L'effet éventuel sur la fertilité a également été étudié. Au début des années 90, une étude polonaise avait relevé le nombre important d'avortements spontanés et d'enfants morts-nés chez les femmes dentistes et assistantes dentaires. Devant l'inquiétude provoquée, plusieurs études complémentaires avaient été diligentées. Sans résultat. L'exposition des hommes et des femmes aux vapeurs mercurielles serait sans incidence sur le nombre d'enfants. Une analyse statistique avait montré que les femmes très exposées (dentistes) avaient bien un nombre d'enfants plus faible que les femmes non exposées, mais celles-ci avaient aussi moins d'enfants que les femmes peu exposées. Aucune hiérarchie claire n'avait donc pu être établie en fonction du degré d'exposition au mercure. Il est certain que les femmes dentistes ont en général moins d'enfants que la moyenne, mais il ne s'agit pas d'une spécificité propre à ce métier. C'est aussi le cas des femmes qui travaillent et notamment des femmes qui occupent des postes de responsabilité. Les comparaisons entre milieux dentaires et milieux enseignants n'avaient d'ailleurs montré aucune différence.
Quant à l'étude polonaise, le taux anormalement élevé d'avortements spontanés était vraisemblablement dû aux conditions de manipulation du mercure dans les cabinets dentaires (les amalgames étant préparés au mortier), sans le minimum de précaution nécessaire.

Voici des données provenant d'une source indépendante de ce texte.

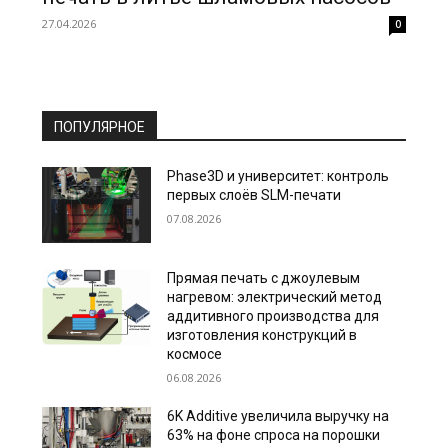
27.04.2026
0
ПОПУЛЯРНОЕ
Phase3D и университет: контроль
первых слоёв SLM-печати
07.08.2026
Прямая печать с джоулевым
нагревом: электрический метод
аддитивного производства для
изготовления конструкций в
космосе
06.08.2026
6K Additive увеличила выручку на
63% на фоне спроса на порошки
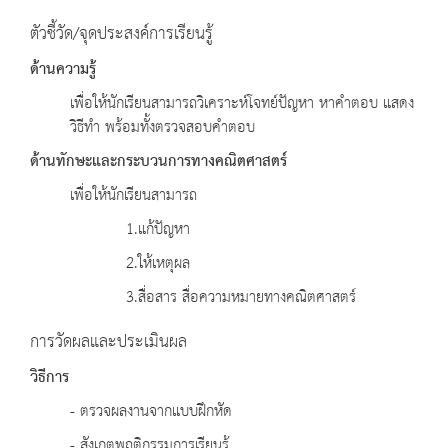
ตัวชี้วัด/จุดประสงค์การเรียนรู้
ด้านความรู้
เพื่อให้นักเรียนสามารถวิเคราะห์โจทย์ปัญหา หาคำตอบ แสดง
วิธีทำ พร้อมทั้งตรวจสอบคำตอบ
ด้านทักษะและกระบวนการทางคณิตศาสตร์
เพื่อให้นักเรียนสามารถ
1.แก้ปัญหา
2.ให้เหตุผล
3.สื่อสาร สื่อความหมายทางคณิตศาสตร์
การวัดผลและประเมินผล
วิธีการ
- ตรวจผลงานจากแบบฝึกหัด
- สังเกตพฤติกรรมการเรียนรู้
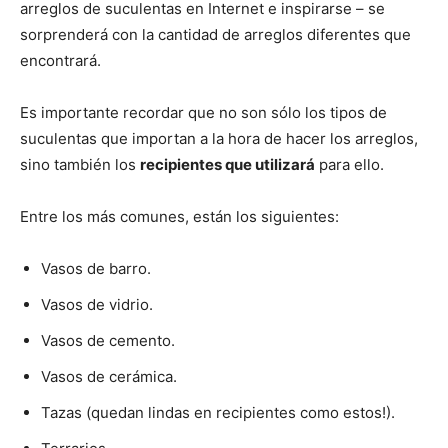
arreglos de suculentas en Internet e inspirarse – se
sorprenderá con la cantidad de arreglos diferentes que
encontrará.
Es importante recordar que no son sólo los tipos de
suculentas que importan a la hora de hacer los arreglos,
sino también los
recipientes que utilizará
para ello.
Entre los más comunes, están los siguientes:
Vasos de barro.
Vasos de vidrio.
Vasos de cemento.
Vasos de cerámica.
Tazas (quedan lindas en recipientes como estos!).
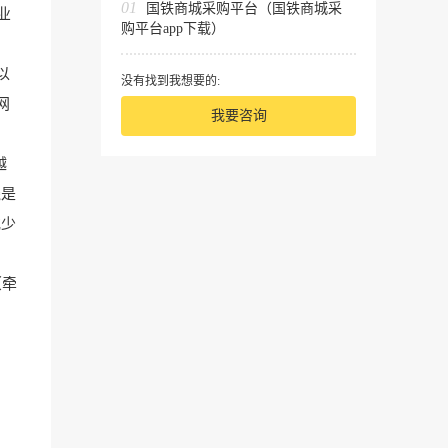
01
国铁商城采购平台（国铁商城采
业
购平台app下载）
以
没有找到我想要的:
网
我要咨询
越
线是
或少
（牵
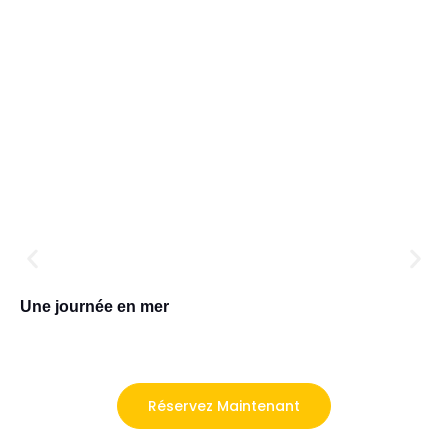
Une journée en mer
Réservez Maintenant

Si l'effet sur la fertilité est quasi nul, de nombreuses études laissent supposer un risque non négligeable pour les enfants. Le principe de précaution trouva là une occasion de s'appliquer. L'exposition des femmes enceintes doit être aussi faible que possible.
Dès 1980, l'OMS recommandait de limiter l'exposition des femmes en âge de procréer . En Suède, la pose d'amalgames chez les personnes enceintes est pratiquement prohibée par les pouvoirs publics. En France , cette mesure a fait l'objet d'une double recommandation tant du CSHPF (12 ( * )) que du Conseil de l'Ordre des chirurgiens dentistes qui préconise de différer la pose d'amalgame chez les femmes enceintes . On observera que cette mesure n'a été adoptée que près de vingt ans après sa première formulation par l'OMS.
Dès lors que l'on sait que la pose et la dépose d'amalgames sont deux moments critiques qui risquent d'augmenter brutalement les vapeurs de mercure, il ne serait pas absurde de « monter d'un cran » ce conseil de prudence, en prévoyant de reconsidérer la pose d'amalgame pendant la grossesse et chez les femmes allaitantes et de recommander une limitation de la pose d'amalgame aux femmes manifestant l'intention d'avoir des enfants.
* (11) Le lien mère enfant a surtout été étudié par le professeur Draasch. Les bébés de plus de onze semaines présentaient une valeur de pointe de 75,9ug de mercure par kg de tissu rénal, cette valeur augmentant de 30 fois lorsque le nombre d'amalgames passe à 10.
* (12) Avis du CSHPF du 19 mai 1998, point 6 : « la pose et la dépose de l'amalgame augmentant sensiblement la libération de mercure, il est prudent de les éviter pendant la grossesse et l'allaitement ».